- Saved data entries -
BEGIN

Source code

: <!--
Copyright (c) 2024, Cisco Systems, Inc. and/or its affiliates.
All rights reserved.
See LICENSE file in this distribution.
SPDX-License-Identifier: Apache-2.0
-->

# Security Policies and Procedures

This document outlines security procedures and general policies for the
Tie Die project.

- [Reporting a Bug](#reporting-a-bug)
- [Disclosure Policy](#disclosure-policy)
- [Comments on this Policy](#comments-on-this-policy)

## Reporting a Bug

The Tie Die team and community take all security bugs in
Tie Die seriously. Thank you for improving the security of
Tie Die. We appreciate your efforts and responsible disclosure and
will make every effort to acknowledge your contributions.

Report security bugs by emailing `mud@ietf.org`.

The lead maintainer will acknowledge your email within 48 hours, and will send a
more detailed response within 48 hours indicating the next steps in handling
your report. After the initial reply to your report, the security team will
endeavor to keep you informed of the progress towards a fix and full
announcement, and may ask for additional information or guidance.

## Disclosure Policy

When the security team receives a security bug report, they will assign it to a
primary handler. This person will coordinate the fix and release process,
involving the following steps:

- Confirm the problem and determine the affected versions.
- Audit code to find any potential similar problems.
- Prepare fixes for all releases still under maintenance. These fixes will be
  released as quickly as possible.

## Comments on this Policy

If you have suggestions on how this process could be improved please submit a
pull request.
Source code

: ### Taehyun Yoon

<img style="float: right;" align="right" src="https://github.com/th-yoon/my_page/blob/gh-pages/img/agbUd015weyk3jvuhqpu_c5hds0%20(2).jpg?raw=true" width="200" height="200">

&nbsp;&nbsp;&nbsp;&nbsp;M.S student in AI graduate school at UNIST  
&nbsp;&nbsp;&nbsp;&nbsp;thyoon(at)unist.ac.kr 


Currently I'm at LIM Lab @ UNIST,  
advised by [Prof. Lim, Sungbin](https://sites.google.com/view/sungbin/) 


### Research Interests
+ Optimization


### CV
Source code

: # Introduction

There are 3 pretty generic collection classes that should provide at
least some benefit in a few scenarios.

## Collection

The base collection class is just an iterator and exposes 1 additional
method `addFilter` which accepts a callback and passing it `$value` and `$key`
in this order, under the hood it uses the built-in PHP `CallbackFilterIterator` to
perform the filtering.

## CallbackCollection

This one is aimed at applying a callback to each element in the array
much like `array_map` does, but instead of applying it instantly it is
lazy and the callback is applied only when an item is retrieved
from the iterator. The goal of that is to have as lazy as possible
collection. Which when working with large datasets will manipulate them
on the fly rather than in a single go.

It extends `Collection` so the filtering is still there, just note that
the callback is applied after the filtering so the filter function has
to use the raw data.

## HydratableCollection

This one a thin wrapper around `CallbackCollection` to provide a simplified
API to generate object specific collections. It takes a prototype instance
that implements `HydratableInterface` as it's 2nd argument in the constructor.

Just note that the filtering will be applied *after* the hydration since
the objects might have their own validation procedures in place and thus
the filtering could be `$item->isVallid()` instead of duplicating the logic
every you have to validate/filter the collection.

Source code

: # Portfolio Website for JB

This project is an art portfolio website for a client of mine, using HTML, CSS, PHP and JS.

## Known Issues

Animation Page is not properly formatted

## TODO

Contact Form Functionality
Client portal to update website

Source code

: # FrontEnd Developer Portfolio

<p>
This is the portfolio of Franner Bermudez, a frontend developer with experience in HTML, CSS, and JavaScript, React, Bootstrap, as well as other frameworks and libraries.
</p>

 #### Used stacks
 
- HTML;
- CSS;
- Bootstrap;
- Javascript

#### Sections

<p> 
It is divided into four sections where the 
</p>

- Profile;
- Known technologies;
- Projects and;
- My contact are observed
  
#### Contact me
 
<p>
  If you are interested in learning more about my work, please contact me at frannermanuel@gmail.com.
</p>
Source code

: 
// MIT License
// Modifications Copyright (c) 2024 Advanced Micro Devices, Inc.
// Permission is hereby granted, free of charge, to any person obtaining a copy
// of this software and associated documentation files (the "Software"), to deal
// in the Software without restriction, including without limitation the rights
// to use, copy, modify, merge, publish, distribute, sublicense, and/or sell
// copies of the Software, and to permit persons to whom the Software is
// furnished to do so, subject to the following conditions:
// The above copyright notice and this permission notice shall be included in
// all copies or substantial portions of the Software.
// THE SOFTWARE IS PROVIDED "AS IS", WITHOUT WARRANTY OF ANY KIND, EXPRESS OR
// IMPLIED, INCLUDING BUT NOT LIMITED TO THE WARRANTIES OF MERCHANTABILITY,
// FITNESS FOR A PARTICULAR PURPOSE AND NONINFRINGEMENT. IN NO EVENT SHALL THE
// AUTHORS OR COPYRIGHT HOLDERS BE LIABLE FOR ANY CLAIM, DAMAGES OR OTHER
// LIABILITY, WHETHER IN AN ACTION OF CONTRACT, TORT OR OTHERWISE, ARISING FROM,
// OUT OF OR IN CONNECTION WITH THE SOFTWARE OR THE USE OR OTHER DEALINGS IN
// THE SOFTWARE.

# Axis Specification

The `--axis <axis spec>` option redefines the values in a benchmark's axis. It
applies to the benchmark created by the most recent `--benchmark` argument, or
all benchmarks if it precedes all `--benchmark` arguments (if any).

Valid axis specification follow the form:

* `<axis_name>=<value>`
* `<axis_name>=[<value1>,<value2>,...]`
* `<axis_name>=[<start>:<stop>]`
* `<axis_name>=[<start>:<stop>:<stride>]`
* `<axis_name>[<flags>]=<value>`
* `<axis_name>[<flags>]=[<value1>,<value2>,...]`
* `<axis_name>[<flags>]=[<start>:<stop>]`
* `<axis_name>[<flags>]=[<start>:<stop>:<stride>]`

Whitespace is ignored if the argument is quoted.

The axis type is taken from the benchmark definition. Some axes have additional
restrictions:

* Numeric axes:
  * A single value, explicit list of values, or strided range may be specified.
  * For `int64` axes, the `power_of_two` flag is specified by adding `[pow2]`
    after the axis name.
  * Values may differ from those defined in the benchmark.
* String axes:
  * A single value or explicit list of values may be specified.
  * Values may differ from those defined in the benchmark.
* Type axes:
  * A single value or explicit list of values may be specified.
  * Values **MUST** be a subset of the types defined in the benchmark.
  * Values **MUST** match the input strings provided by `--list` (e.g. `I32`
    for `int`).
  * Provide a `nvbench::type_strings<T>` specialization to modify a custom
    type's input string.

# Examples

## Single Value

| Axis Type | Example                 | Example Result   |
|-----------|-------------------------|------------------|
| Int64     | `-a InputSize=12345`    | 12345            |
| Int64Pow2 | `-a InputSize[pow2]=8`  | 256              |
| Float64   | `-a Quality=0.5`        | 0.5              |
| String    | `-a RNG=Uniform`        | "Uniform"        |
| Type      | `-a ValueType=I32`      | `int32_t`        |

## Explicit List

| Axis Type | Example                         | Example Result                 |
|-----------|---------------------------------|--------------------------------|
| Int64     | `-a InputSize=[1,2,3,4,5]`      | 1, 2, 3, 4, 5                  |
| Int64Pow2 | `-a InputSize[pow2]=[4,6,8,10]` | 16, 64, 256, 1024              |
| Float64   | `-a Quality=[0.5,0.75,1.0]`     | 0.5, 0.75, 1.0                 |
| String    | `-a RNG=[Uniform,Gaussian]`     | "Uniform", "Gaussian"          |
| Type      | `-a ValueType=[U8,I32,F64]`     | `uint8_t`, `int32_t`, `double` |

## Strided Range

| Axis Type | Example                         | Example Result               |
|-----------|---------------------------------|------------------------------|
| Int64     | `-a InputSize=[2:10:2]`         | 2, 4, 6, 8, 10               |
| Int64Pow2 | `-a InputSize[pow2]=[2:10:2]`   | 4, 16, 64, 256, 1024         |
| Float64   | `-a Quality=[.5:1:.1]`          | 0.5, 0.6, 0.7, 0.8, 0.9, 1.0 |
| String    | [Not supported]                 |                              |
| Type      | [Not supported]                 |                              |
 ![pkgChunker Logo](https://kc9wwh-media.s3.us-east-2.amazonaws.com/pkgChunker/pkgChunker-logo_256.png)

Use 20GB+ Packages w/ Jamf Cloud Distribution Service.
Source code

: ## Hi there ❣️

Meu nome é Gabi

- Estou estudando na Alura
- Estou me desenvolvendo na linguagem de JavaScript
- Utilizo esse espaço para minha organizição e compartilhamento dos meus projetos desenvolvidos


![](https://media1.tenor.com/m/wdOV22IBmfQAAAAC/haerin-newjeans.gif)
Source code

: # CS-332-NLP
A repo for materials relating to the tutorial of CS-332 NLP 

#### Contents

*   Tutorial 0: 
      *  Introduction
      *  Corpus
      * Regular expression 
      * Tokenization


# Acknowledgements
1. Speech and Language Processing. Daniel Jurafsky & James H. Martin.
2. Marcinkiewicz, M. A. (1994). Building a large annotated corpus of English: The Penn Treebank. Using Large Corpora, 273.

END

- Work task -
Copy the lines of the data exactly, from the very first line through the line that contains "# Security Policies and Procedures", both ends included.

- Expected answer -
Source code

: <!--
Copyright (c) 2024, Cisco Systems, Inc. and/or its affiliates.
All rights reserved.
See LICENSE file in this distribution.
SPDX-License-Identifier: Apache-2.0
-->

# Security Policies and Procedures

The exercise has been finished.